Three fixes after the deploy-solve=0 run (all user-confirmed):

1. Gate co-adaptation: t_lo sat at quantile(route_quantile), so keep was only the
   bottom ~5% and ~95% of rollouts landed in mid (both blocks train, qmass~0.5).
   Move the keep/mid boundary up: t_lo=quantile(1-2q), t_hi=quantile(1-q), so keep
   is the BULK, mid+rout are the top 2q.
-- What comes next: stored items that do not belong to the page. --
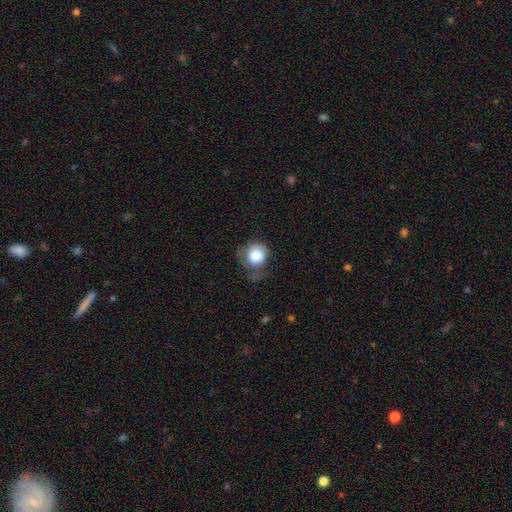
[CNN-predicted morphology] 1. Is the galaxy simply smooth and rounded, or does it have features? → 79% smooth, 13% featured or disk, 8% star or artifact.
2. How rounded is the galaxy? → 84% round, 15% in between, 1% cigar-shaped.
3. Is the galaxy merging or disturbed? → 41% none, 33% minor disturbance, 25% major disturbance, 2% merger.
Three-zone absorption preserved (not deleted).

2. Deterministic teachers: every teacher-phase prompt is drawn from the both-pool-
   covered set and gets EXACTLY teacher_n_per_prompt hack + N solve (constant count,
   no flip/coverage drops). Replaces mix_ratio*_even_split (count varied per step).
   No flip in the teacher phase (solve teacher carries solve pressure). mix_ratio>0
   stays the on/off switch. Removed dead _even_split.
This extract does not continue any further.